§ **What this task involves**
Below are the records. Retype exactly the lines between the lines holding "40 | Shinde" and "3.20 LPA | 2023-24 |", inclusive.

(Saved entries)
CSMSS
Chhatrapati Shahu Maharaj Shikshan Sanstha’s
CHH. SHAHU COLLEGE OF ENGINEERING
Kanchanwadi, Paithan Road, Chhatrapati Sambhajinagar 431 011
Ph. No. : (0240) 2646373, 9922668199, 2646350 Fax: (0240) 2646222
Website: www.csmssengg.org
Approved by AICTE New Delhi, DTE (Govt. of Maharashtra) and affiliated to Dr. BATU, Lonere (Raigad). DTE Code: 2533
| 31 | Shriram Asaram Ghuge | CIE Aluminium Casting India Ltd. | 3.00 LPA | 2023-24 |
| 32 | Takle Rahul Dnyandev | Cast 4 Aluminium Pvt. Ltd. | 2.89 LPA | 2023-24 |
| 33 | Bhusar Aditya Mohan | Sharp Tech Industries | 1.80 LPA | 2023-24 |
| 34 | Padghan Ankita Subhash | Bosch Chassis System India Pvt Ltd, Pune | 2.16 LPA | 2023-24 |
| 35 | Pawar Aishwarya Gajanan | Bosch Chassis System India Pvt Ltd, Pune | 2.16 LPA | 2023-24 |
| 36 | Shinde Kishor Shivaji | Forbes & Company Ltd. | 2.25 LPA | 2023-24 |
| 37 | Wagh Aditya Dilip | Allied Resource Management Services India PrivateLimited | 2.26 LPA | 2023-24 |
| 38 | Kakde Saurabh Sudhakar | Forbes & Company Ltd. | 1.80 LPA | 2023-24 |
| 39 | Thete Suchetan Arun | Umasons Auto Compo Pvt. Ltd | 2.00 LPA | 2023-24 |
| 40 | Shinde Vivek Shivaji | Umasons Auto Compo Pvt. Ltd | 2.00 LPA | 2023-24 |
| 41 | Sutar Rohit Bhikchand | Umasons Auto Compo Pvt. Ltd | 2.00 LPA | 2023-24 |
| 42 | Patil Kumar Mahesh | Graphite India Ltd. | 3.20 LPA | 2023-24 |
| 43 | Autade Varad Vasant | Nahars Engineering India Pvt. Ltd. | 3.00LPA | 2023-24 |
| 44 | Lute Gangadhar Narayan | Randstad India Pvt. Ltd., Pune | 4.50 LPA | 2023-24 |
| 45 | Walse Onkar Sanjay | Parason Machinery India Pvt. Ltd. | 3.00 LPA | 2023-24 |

§ **Exercise result**
| 40 | Shinde Vivek Shivaji | Umasons Auto Compo Pvt. Ltd | 2.00 LPA | 2023-24 |
| 41 | Sutar Rohit Bhikchand | Umasons Auto Compo Pvt. Ltd | 2.00 LPA | 2023-24 |
| 42 | Patil Kumar Mahesh | Graphite India Ltd. | 3.20 LPA | 2023-24 |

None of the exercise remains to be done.